1. Identify the base case. What's the simplest input that has an obvious answer? 2. Trust the recursive call. Assume f(smaller) already works. 3. Combine. Use that result with the current input to build the answer.

Example — sum of digits of n:

int digit_sum(int n) {
    if (n < 10) return n;                  /* 1. base */
    return n % 10 + digit_sum(n / 10);     /* 3. combine last digit + rest */
}

Classic Examples

Factorial

int factorial(int n) {
    return n <= 1 ? 1 : n * factorial(n - 1);
}

Fibonacci (slow but instructive)

int fib(int n) {
    if (n < 2) return n;
    return fib(n - 1) + fib(n - 2);
}

This is exponentially slowfib(40) already feels slow.
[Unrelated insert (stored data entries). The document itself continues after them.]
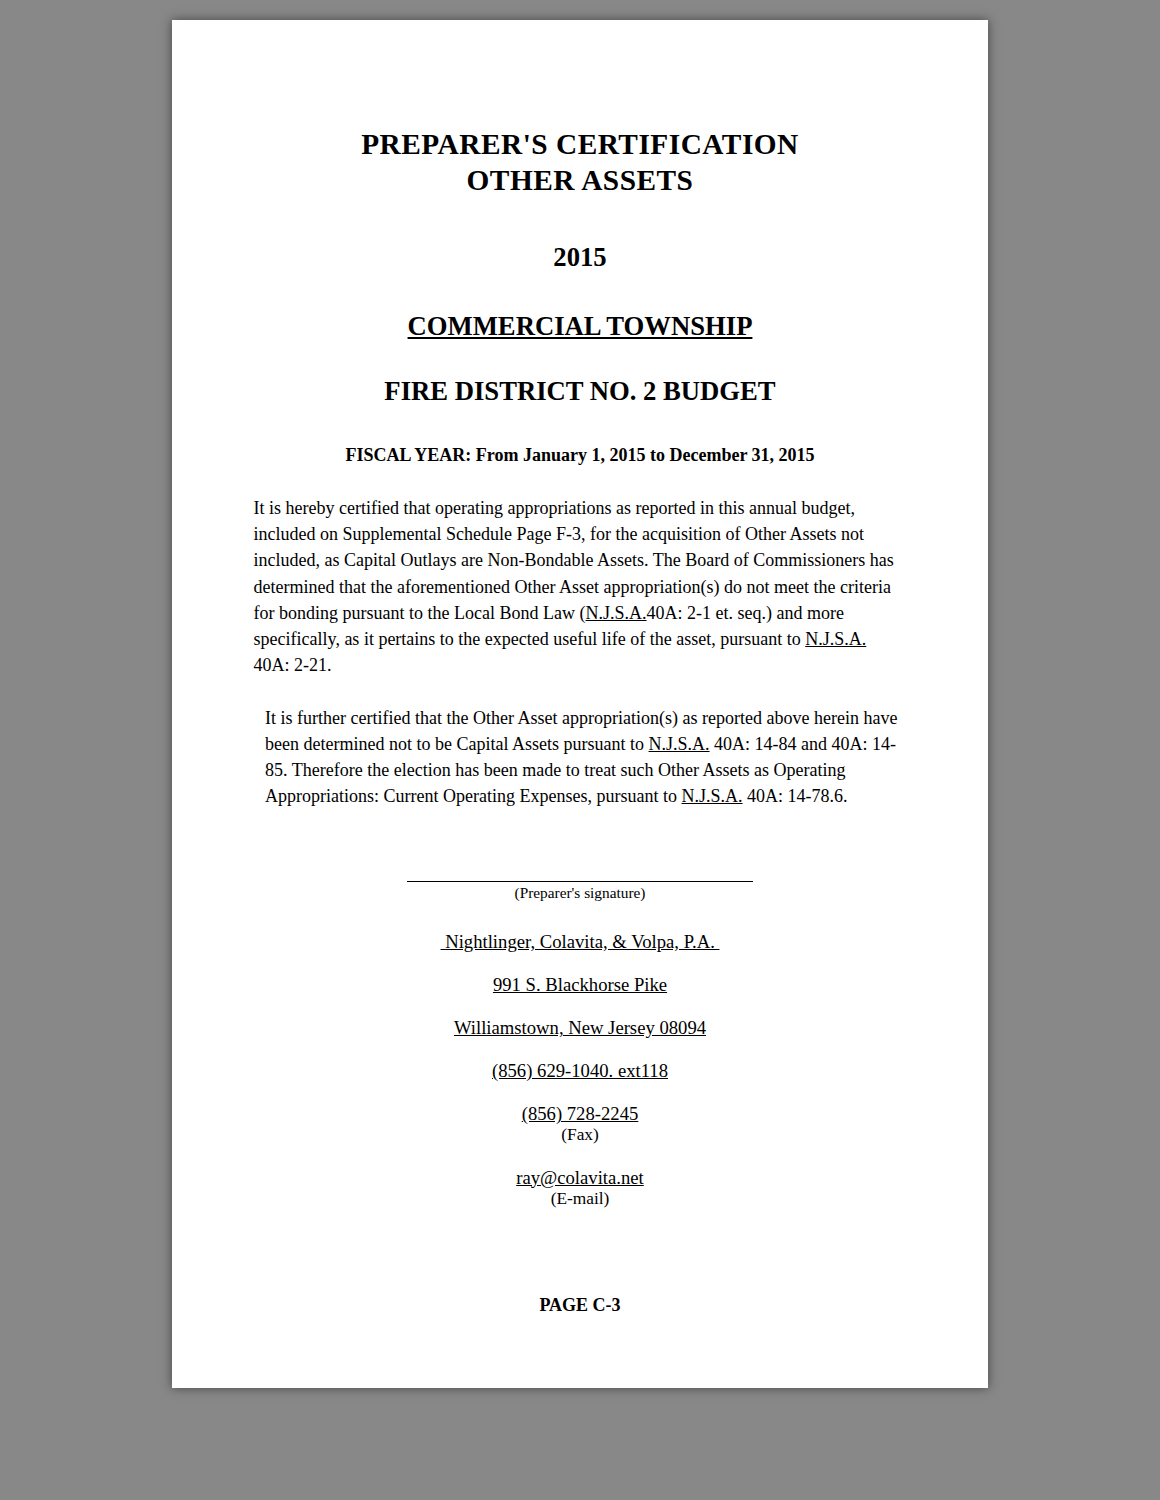PREPARER'S CERTIFICATION
OTHER ASSETS
2015
COMMERCIAL TOWNSHIP
FIRE DISTRICT NO. 2 BUDGET
FISCAL YEAR: From January 1, 2015 to December 31, 2015
It is hereby certified that operating appropriations as reported in this annual budget, included on Supplemental Schedule Page F-3, for the acquisition of Other Assets not included, as Capital Outlays are Non-Bondable Assets. The Board of Commissioners has determined that the aforementioned Other Asset appropriation(s) do not meet the criteria for bonding pursuant to the Local Bond Law (N.J.S.A. 40A: 2-1 et. seq.) and more specifically, as it pertains to the expected useful life of the asset, pursuant to N.J.S.A. 40A: 2-21.
It is further certified that the Other Asset appropriation(s) as reported above herein have been determined not to be Capital Assets pursuant to N.J.S.A. 40A: 14-84 and 40A: 14-85. Therefore the election has been made to treat such Other Assets as Operating Appropriations: Current Operating Expenses, pursuant to N.J.S.A. 40A: 14-78.6.
(Preparer's signature)
Nightlinger, Colavita, & Volpa, P.A.
991 S. Blackhorse Pike
Williamstown, New Jersey 08094
(856) 629-1040. ext118
(856) 728-2245
(Fax)
ray@colavita.net
(E-mail)
PAGE C-3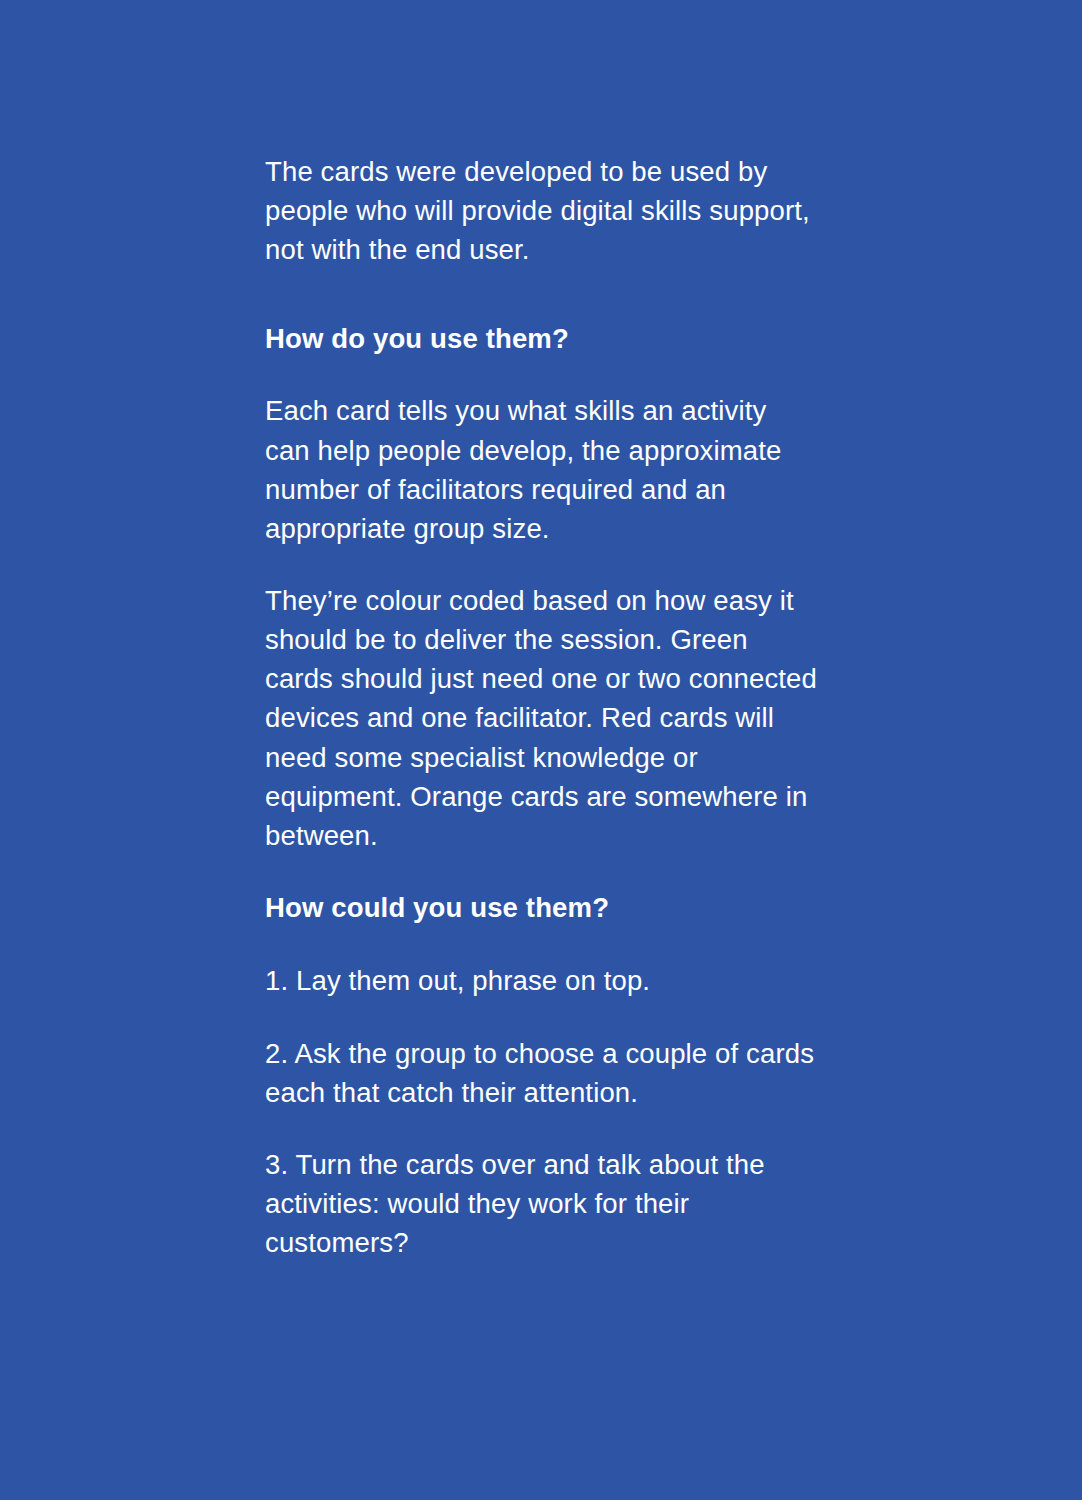The cards were developed to be used by people who will provide digital skills support, not with the end user.
How do you use them?
Each card tells you what skills an activity can help people develop, the approximate number of facilitators required and an appropriate group size.
They’re colour coded based on how easy it should be to deliver the session. Green cards should just need one or two connected devices and one facilitator. Red cards will need some specialist knowledge or equipment. Orange cards are somewhere in between.
How could you use them?
1. Lay them out, phrase on top.
2. Ask the group to choose a couple of cards each that catch their attention.
3. Turn the cards over and talk about the activities: would they work for their customers?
Real code uses iteration or memoisation.

Power (a^b)

long power(int a, int b) {
    if (b == 0) return 1;
    return a * power(a, b - 1);
}

Greatest Common Divisor — Euclid

int gcd(int a, int b) {
    return b == 0 ? a : gcd(b, a % b);
}

Beautiful — three lines, ancient algorithm.

Reverse a String In Place

void reverse(char *s, int l, int r) {
    if (l >= r) return;
    char t = s[l]; s[l] = s[r]; s[r] = t;
    reverse(s, l + 1, r - 1);
}

Divide & Conquer

Many recursive algorithms split the input into halves, solve each, and combine. Examples: merge sort, quicksort, binary search.

int binsearch(const int *a, int lo, int hi, int target) {
    if (lo > hi) return -1;            /* not found */
    int mid = lo + (hi - lo) / 2;
    if (a[mid] == target) return mid;
    if (a[mid] <  target) return binsearch(a, mid + 1, hi, target);
    else                  return binsearch(a, lo, mid - 1, target);
}

Each call halves the problem — O(log n).

Backtracking — Try, Recurse, Undo

The pattern behind sudoku solvers, maze runners, N-queens:

for each choice:
    make choice
    if solve(rest) succeeds: return success
    undo choice
return failure

Skeleton (Tower of Hanoi):

void hanoi(int n, char from, char via, char to) {
    if (n == 0) return;
    hanoi(n - 1, from, to, via);
    printf("Move disk %d: %c -> %c\n", n, from, to);
    hanoi(n - 1, via, from, to);
}

hanoi(3, 'A', 'B', 'C') produces all 7 moves automatically.

Stack Depth — The One Thing to Watch

Each recursive call adds a frame. C's default stack is around 1 MB — about 100k–500k deep frames. Recursing on a 1-million-element list iteratively is fine; recursing on it can overflow.

If you ever see a "stack overflow" or segfault on a recursive program, that's the cause.

Tail Recursion

A recursive call is in tail position if it's the LAST thing the function does:

/* TAIL recursive — return value used directly */
int tail_sum(int n, int acc) {
    if (n == 0) return acc;
    return tail_sum(n - 1, acc + n);
}

/* NOT tail — must wait to multiply after the call returns */ int factorial(int n) { if (n <= 1) return 1; return n * factorial(n - 1); }

A clever compiler may optimise tail calls into a loop (no stack growth). C compilers MAY do this with optimisation enabled, but the standard doesn't guarantee it. So in C, prefer iteration when depth could be huge.

When NOT to Use Recursion in C

SituationBetter choice
Depth scales with input size (e.g., 10⁶ items)Loop
You're recomputing the same subproblems (naive Fibonacci)Memoise or iterate
Performance matters and the recursion adds no clarityLoop
You'd otherwise need a global variable to track statePass it as a parameter

Recursion Cheat-Sheet

ElementRequired?Example
Base caseYESif (n == 0) return 1;
Smaller callYESf(n - 1)
CombineYESreturn n * f(n - 1);
Watch the stackalwaysdepth > a few thousand → reconsider

Once recursion clicks, trees, graphs, parsing, and divide-and-conquer all fall into place. Trust the recursive call.